WHAT NEEDS TO BE DONE: Copy each entry as it stands, leaving nothing out.

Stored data
+ + + + +
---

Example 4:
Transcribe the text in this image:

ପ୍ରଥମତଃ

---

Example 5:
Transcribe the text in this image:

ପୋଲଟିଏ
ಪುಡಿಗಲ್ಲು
+ + + + +
SOLVED PROBLEM:
---

Example 4:
Transcribe the text in this image:

ପ୍ରଥମତଃ

---

Example 5:
Transcribe the text in this image:

ପୋଲଟିଏ
ಪುಡಿಗಲ್ಲು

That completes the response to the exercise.